COLUMBIA — Democrat John Wright and Republican Caleb Rowden were the winners in the only two contested primary races for state House seats representing Columbia and Boone County.
Wright defeated former state representative Nancy Copenhaver in the race for the Democrats' nomination in the 47th District House race. Wright collected 1,304 votes, or 64.1 percent, to Copenhaver's 731 votes, or 35.9 percent.
The 47th District includes parts of Boone, Cooper, Howard and Randolph counties. Wright benefited extensively from Boone County voters, receiving 1,101 of his total votes from the county.
Wright gathered with about 50 supporters at the Rocheport General Store to watch the results. He ate mint chocolate chip ice cream and talked to supporters as his family watched the votes from a computer screen.
"I feel great. I am surrounded by friends and family. I will be able to sleep tonight no matter what," he said.
After it became clear he would win the race, Wright addressed the crowd. He described his victory as a "humbling experience" and said he had the "utmost respect" for his opponent.
He added that he would continue to run on a platform promoting early childhood education, public education and creating a better business climate for small businesses.
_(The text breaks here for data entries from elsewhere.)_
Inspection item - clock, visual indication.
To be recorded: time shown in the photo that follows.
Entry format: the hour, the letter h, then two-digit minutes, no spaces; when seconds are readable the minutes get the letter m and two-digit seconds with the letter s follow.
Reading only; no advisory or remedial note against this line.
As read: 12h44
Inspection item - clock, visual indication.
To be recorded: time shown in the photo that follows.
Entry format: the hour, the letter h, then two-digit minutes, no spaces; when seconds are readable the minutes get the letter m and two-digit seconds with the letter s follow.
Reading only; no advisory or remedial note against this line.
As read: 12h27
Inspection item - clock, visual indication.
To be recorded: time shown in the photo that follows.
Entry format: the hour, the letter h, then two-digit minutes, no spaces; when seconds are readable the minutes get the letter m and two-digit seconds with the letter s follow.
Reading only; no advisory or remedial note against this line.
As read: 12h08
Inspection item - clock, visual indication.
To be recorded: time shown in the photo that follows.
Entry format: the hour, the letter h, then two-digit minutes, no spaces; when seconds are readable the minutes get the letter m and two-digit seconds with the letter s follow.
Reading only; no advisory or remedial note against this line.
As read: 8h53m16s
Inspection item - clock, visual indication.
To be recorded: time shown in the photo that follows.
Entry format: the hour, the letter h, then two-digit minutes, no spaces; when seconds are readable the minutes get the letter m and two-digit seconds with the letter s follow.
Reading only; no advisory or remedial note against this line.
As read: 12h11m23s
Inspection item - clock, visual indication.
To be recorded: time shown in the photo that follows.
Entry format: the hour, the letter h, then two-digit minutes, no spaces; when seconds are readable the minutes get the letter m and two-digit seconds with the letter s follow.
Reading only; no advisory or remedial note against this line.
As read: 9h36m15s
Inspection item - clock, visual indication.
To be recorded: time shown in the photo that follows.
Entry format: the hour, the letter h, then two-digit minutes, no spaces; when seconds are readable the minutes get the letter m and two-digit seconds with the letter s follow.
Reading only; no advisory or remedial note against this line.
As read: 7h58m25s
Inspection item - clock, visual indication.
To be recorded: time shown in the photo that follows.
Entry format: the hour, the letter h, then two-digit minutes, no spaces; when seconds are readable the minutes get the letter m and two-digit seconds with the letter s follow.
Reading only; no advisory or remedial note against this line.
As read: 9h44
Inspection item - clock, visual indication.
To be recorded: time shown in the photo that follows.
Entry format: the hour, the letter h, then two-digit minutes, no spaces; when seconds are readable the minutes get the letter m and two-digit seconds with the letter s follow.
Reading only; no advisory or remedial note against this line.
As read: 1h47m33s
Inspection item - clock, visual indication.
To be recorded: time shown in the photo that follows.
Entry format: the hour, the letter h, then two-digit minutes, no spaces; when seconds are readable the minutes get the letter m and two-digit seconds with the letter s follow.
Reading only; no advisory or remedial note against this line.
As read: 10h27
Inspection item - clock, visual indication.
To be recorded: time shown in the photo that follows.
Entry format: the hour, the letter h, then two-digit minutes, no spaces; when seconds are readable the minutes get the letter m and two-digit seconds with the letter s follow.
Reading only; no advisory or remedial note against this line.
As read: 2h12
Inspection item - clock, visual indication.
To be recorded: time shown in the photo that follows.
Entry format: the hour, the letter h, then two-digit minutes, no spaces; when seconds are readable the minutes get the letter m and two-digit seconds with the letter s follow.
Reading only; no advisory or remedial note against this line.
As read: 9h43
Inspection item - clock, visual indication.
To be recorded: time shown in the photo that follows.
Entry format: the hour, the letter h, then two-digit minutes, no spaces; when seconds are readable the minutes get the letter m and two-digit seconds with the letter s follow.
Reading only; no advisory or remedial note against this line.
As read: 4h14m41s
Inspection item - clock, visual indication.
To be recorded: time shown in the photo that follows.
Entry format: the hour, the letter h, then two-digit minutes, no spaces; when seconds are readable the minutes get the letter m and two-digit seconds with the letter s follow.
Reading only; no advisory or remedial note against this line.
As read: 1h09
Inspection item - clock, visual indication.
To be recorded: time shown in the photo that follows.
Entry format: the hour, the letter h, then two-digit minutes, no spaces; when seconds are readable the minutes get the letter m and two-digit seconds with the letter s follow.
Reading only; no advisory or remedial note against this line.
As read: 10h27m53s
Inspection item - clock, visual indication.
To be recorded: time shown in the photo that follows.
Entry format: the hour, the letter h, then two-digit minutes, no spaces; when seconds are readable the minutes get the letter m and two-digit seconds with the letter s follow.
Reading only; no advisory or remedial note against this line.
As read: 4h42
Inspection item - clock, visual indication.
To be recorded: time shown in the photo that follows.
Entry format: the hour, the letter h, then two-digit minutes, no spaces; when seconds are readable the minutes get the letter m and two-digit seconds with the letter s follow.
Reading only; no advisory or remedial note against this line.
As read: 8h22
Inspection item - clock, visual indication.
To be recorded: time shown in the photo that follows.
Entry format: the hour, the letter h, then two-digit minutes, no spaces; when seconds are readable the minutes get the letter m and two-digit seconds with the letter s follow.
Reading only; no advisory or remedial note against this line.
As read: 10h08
Wright will go on to face Republican Mitch Richards in the November general election.
In the 44th District contest for the Republican nomination, Rowden emerged from a field of four candidates to win the primary. He received 1,099 votes, or 40.6 percent. Dennis Smith was second with 701 votes, or 25.9 percent. Mike Becker received 490 votes, or 18.1 percent, and Chris Dwyer received 415 votes, or 15.3 percent.
Early Tuesday night, Rowden said he and his wife were watching the campaign results come in on one screen and the Olympics on another. Rowden's victory came primarily as a result of voters in Boone County, which comprises most of the 44th House District. The district also includes parts of southern Randolph County.
Rowden said his priorities include rebuilding the economy and being an advocate for entrepreneurship.
"I don't think it's the government's job to create jobs but rather to create stability," he said.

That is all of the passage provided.